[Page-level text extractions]
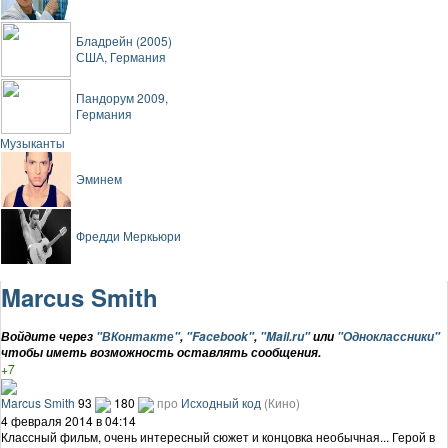
Бладрейн (2005)
США, Германия
Пандорум 2009,
Германия
Музыканты
Эминем
Фредди Меркьюри
Marcus Smith
Войдите через
"ВКонтакте"
,
"Facebook"
,
"Mail.ru"
или
"Одноклассники"
чтобы иметь возможность оставлять сообщения.
+7
Marcus Smith
93
180
про
Исходный код
(Кино)
4 февраля 2014 в 04:14
Классный фильм, очень интересный сюжет и концовка необычная... Герой в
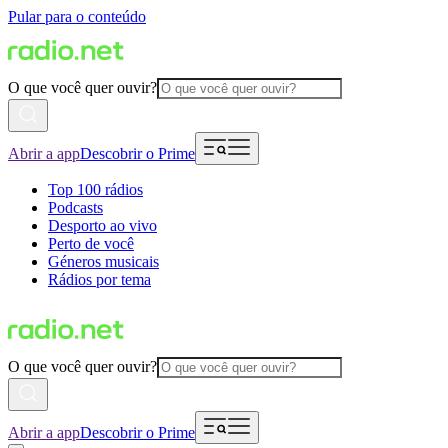
Pular para o conteúdo
O que você quer ouvir?
Abrir a app
Descobrir o Prime
Top 100 rádios
Podcasts
Desporto ao vivo
Perto de você
Géneros musicais
Rádios por tema
O que você quer ouvir?
Abrir a app
Descobrir o Prime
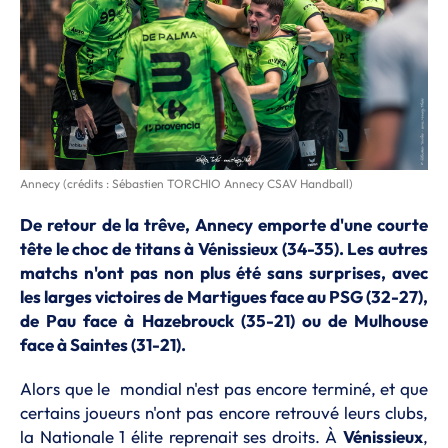
Annecy (crédits : Sébastien TORCHIO Annecy CSAV Handball)
De retour de la trêve, Annecy emporte d'une courte
tête le choc de titans à Vénissieux (34-35). Les autres
matchs n'ont pas non plus été sans surprises, avec
les larges victoires de Martigues face au PSG (32-27),
de Pau face à Hazebrouck (35-21) ou de Mulhouse
face à Saintes (31-21).
Alors que le mondial n'est pas encore terminé, et que
certains joueurs n'ont pas encore retrouvé leurs clubs,
la Nationale 1 élite reprenait ses droits. À
Vénissieux
,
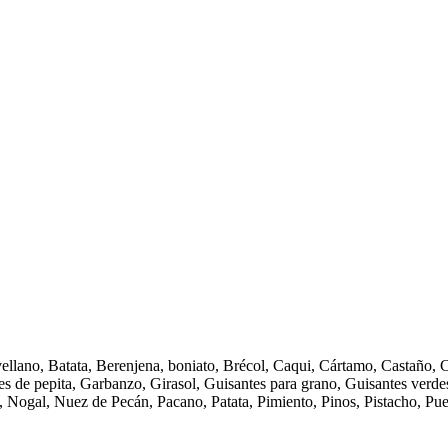
lano, Batata, Berenjena, boniato, Brécol, Caqui, Cártamo, Castaño, Ce
ales de pepita, Garbanzo, Girasol, Guisantes para grano, Guisantes verd
, Nogal, Nuez de Pecán, Pacano, Patata, Pimiento, Pinos, Pistacho, Pu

What is being asked:
Count how many lines in the records above contain the word "Annecy", and give only that number.

Written answer:
2